In the 1920s and '30s, many of those bones made their way to New York's Museum of the Natural History by the trainload. "This was an amazingly verdant place at one time. It's all vanished now," said Sturm. "We killed off these enormous creatures just by changing grass and mosses. If there's not a lesson there, boy, I don't think there is one."

When permafrost thaws ("Thaws, not melts," said Sturm. "A frozen turkey doesn't melt, it thaws") it quickly turns into a mucky brown mixture. In the area around Fairbanks, the permafrost is "discontinuous," meaning permafrost often only forms in spots that are sheltered and cooled by thick vegetation or mountains. Come summer, the sun can thaw the permafrost for weeks or months at a time, leading to slumping, uneven ground.

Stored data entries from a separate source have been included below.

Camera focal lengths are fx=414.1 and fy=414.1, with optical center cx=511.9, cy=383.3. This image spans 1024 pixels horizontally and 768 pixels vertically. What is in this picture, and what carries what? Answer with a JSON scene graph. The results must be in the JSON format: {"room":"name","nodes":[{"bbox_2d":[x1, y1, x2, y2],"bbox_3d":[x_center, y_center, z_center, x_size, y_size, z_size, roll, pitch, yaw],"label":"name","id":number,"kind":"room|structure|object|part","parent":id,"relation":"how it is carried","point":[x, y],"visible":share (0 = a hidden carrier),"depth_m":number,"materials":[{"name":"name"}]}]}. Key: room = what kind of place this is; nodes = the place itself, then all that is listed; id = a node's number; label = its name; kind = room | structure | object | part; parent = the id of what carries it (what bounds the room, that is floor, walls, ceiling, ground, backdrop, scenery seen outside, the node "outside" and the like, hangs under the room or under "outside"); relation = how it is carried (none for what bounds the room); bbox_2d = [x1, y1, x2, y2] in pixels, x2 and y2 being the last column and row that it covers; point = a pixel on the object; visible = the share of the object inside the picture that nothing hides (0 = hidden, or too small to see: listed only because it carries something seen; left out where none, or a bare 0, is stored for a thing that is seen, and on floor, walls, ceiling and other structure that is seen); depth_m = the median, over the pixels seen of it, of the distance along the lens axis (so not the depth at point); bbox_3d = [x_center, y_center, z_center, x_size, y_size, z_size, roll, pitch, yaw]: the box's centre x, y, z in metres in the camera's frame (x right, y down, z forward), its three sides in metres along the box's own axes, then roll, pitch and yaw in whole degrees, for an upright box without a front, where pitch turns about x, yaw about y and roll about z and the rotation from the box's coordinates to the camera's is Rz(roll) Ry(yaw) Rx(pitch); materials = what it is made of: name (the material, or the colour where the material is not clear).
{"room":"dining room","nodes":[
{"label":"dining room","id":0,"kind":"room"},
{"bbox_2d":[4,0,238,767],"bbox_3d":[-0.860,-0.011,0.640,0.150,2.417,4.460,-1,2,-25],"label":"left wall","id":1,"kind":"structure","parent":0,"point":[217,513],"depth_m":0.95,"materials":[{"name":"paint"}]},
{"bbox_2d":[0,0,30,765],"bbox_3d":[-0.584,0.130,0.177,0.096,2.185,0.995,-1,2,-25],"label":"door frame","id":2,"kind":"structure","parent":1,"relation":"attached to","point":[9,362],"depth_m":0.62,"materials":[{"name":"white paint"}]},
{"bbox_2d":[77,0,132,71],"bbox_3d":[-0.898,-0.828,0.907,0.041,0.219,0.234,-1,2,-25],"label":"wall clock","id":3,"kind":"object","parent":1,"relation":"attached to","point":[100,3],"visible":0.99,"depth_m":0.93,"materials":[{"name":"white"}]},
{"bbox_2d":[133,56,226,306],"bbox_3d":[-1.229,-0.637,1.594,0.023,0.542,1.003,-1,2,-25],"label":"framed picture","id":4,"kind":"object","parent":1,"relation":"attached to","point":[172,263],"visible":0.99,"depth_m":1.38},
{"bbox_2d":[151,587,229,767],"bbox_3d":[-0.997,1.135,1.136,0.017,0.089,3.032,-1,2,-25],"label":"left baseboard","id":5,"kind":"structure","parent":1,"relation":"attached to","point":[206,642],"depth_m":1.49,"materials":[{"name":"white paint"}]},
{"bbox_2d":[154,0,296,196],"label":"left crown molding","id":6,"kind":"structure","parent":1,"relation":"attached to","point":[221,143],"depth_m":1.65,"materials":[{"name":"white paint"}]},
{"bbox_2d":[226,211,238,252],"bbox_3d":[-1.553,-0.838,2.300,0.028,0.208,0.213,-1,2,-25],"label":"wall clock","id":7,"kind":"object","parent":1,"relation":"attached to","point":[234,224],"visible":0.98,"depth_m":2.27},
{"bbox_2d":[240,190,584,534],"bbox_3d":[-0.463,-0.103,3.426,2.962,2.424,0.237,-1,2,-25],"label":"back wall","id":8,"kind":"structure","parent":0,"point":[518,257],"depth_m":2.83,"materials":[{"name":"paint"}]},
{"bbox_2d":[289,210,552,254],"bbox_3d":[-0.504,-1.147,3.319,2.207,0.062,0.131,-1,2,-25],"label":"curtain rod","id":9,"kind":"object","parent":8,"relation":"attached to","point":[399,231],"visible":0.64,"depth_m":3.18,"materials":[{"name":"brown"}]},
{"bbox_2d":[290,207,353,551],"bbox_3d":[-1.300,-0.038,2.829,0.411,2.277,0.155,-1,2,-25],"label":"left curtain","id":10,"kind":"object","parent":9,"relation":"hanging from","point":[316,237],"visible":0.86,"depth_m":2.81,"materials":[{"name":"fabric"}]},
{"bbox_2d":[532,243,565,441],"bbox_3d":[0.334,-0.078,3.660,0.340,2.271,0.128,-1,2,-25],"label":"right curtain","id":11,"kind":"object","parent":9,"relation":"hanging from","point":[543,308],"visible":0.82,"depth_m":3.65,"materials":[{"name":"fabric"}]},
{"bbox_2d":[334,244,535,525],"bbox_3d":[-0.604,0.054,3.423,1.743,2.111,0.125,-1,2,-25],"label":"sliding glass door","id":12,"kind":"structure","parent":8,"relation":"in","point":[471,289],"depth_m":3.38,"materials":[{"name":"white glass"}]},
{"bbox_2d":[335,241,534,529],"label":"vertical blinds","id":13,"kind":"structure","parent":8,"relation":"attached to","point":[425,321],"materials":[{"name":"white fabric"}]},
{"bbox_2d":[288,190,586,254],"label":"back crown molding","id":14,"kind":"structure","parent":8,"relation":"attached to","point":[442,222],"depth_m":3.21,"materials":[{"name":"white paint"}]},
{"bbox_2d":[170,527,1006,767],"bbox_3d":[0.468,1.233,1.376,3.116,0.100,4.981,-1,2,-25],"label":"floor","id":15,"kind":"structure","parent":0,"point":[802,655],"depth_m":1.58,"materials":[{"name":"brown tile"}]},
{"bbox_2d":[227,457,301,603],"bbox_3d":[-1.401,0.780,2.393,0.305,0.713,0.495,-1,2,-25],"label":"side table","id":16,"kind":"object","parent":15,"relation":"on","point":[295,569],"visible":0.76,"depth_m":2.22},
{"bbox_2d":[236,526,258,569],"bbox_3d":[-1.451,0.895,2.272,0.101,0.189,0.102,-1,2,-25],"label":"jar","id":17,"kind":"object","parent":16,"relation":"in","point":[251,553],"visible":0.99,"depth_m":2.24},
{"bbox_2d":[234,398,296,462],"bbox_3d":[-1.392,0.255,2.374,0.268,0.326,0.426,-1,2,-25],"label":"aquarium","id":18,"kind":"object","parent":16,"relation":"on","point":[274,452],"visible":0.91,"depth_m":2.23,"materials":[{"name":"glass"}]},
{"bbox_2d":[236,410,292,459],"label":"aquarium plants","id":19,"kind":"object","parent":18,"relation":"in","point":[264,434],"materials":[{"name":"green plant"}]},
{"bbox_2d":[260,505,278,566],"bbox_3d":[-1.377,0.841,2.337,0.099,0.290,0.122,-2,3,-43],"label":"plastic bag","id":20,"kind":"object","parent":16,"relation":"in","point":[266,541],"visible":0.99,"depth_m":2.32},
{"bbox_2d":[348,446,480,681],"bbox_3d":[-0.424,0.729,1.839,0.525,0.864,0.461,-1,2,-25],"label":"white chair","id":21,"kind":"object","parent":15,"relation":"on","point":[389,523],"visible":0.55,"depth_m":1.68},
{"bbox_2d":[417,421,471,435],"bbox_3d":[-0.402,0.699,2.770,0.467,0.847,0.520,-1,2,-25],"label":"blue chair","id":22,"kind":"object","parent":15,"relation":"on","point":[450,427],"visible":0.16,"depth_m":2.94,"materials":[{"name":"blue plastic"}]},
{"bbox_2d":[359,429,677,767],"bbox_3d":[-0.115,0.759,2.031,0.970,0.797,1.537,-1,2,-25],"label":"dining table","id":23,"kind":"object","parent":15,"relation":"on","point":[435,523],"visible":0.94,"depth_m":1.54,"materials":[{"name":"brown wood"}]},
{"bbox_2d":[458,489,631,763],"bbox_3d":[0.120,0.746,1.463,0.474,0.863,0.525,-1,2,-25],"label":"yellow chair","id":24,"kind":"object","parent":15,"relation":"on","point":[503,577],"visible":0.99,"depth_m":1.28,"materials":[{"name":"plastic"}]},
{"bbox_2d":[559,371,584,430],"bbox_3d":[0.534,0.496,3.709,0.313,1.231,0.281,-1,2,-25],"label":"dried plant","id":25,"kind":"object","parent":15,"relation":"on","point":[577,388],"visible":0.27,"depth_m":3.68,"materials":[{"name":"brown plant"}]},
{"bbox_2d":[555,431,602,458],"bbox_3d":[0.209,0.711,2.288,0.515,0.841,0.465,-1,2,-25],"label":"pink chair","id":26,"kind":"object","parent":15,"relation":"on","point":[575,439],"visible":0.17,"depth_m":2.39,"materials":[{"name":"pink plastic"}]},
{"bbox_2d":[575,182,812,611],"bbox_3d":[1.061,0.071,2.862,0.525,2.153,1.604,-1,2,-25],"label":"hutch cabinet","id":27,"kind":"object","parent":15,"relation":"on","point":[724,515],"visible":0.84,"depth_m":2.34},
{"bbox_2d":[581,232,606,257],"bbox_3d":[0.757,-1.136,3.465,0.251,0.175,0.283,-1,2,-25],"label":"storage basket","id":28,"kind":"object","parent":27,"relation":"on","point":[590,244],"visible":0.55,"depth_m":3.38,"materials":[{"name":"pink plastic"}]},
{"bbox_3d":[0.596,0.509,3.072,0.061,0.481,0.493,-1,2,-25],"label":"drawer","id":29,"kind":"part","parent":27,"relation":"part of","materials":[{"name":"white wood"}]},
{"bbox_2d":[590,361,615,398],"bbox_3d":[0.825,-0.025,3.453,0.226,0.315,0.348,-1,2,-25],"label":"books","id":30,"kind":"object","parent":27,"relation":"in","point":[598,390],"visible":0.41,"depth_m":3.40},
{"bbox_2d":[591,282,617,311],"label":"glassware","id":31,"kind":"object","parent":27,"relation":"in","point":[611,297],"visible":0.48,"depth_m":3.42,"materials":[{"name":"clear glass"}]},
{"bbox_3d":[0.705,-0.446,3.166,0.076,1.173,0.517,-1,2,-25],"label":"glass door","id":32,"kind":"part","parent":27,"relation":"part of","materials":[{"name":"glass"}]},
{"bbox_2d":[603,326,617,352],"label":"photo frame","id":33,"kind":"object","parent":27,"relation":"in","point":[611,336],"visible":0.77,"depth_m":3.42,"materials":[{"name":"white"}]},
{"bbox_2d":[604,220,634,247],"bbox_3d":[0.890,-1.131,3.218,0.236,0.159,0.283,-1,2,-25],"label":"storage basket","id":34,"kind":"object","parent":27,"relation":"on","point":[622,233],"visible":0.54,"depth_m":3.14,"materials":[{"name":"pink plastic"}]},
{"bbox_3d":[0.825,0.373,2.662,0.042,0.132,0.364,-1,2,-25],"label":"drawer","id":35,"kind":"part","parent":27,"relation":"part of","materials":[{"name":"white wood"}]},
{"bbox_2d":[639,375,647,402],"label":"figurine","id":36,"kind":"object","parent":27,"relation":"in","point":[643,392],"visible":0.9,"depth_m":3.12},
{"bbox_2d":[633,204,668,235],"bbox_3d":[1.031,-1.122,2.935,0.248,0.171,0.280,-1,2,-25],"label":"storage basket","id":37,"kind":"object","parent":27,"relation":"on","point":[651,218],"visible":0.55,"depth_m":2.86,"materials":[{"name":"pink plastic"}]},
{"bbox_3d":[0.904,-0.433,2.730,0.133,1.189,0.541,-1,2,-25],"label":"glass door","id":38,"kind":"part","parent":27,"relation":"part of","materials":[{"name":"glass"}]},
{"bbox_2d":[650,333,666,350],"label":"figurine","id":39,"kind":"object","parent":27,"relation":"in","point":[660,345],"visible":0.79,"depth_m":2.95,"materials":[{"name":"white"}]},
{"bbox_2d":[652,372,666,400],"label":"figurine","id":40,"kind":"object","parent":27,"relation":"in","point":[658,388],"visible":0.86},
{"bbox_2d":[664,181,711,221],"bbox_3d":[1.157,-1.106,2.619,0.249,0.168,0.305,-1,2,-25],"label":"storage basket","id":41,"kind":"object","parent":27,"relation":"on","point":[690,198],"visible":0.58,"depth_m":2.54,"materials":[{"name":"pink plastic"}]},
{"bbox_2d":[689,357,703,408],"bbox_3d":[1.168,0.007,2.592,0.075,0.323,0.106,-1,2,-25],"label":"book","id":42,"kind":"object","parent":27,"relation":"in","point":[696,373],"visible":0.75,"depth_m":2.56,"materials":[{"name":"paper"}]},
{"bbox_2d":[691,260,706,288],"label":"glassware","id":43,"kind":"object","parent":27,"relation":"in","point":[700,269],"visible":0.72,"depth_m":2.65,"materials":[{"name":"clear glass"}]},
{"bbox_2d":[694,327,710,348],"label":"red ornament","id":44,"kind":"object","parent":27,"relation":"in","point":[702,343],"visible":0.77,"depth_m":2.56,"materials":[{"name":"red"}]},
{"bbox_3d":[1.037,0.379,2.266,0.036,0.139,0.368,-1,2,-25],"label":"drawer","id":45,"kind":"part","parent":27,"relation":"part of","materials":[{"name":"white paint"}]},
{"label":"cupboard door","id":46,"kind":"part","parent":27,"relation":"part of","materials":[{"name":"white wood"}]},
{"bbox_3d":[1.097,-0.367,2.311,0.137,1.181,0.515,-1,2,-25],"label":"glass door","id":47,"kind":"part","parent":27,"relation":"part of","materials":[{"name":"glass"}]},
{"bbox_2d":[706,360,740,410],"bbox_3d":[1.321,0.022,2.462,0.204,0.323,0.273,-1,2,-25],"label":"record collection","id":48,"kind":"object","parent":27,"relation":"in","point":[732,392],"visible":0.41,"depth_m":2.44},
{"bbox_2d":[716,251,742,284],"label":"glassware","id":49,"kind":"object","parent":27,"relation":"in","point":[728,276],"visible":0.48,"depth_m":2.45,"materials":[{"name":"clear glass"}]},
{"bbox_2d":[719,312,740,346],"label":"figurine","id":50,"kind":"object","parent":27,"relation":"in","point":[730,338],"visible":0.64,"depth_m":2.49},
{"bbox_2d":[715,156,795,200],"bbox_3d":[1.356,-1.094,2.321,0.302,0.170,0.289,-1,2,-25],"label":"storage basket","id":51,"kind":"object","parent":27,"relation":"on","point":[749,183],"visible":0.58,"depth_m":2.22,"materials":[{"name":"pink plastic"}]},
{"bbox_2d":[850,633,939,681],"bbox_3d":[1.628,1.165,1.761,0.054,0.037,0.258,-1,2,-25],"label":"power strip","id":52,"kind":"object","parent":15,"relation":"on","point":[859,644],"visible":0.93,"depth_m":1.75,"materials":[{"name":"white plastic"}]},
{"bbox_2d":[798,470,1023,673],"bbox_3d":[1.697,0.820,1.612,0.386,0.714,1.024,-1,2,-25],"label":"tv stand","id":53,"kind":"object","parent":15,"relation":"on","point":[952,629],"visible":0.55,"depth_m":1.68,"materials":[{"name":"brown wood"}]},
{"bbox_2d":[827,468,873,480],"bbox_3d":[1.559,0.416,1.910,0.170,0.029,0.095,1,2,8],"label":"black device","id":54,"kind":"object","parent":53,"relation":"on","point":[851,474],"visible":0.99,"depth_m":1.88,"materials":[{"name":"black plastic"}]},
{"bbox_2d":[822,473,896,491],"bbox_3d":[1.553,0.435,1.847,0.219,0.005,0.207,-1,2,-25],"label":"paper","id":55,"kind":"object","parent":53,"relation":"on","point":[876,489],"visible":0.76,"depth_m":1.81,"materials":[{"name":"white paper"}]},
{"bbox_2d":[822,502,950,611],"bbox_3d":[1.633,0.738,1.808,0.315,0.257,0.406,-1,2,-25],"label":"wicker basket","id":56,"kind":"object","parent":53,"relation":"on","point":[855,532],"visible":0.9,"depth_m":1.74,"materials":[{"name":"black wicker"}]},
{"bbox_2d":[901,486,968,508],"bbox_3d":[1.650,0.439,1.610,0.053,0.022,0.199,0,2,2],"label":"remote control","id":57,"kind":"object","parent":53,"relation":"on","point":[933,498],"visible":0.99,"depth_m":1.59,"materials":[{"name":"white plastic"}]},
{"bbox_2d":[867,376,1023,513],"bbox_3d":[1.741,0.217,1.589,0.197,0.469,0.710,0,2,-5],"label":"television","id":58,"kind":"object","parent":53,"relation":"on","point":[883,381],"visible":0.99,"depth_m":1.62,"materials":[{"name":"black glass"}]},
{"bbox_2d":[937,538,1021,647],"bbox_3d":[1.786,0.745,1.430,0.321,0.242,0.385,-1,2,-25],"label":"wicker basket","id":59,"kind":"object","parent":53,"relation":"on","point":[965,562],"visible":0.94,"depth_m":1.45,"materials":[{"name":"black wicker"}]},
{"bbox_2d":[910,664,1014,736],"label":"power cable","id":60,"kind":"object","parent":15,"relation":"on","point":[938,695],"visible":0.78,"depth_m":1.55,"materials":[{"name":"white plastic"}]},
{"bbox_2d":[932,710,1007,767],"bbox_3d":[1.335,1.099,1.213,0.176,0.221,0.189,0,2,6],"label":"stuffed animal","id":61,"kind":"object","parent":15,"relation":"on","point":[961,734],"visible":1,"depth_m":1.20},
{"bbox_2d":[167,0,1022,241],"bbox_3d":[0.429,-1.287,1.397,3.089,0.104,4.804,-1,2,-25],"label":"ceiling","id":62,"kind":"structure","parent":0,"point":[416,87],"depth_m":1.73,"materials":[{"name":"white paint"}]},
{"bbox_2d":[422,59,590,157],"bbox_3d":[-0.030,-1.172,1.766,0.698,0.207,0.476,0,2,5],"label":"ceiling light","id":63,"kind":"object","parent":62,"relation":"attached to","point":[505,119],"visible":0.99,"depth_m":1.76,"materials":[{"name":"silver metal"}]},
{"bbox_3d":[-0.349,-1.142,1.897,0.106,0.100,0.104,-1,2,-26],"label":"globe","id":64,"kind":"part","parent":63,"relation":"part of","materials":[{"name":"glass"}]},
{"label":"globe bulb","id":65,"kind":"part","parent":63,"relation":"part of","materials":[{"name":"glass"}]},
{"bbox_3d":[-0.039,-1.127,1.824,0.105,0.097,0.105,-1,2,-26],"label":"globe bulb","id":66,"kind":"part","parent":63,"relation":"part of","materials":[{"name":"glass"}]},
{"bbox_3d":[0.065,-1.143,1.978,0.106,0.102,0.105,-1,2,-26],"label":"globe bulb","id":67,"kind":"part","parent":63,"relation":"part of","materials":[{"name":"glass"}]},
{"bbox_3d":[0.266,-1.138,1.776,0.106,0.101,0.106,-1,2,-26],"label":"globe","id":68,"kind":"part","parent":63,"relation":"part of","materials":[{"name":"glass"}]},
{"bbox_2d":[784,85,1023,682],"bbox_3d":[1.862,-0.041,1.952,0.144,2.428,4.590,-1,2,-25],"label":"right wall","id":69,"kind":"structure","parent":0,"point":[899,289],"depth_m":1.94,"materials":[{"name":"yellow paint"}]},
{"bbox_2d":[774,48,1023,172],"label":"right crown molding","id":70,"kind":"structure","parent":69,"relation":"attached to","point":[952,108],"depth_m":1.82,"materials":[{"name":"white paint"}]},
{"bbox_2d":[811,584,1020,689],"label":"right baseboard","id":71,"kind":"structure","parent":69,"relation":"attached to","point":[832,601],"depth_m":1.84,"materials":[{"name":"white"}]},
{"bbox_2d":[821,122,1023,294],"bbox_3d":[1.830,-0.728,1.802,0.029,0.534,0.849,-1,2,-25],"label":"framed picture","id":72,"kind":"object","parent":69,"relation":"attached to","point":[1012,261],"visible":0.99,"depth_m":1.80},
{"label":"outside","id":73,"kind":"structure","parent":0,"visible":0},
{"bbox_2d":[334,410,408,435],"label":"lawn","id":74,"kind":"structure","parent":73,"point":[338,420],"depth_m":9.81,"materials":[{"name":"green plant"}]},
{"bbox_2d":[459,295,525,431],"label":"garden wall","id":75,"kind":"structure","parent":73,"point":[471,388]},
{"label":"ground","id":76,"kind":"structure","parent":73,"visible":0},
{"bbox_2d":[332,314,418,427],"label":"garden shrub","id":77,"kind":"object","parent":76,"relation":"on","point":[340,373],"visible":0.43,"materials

Beginning in 2011, engineers began to expand the Permafrost Tunnel, citing an increased need for understanding how permafrost will respond to global warming, and the role thawing permafrost will ultimately play in exacerbating carbon levels in the Earth's atmosphere. Permafrost stores roughly 30 percent of all land-based carbon on the planet. As permafrost decomposes, it releases that carbon into the air, creating a dangerous feedback cycle. The new tunnel, which engineers plan to connect to the old 1960s tunnel, will allow scientists to 3D map complex permafrost features, like ice wedges, and provide side rooms for permafrost warming experiments.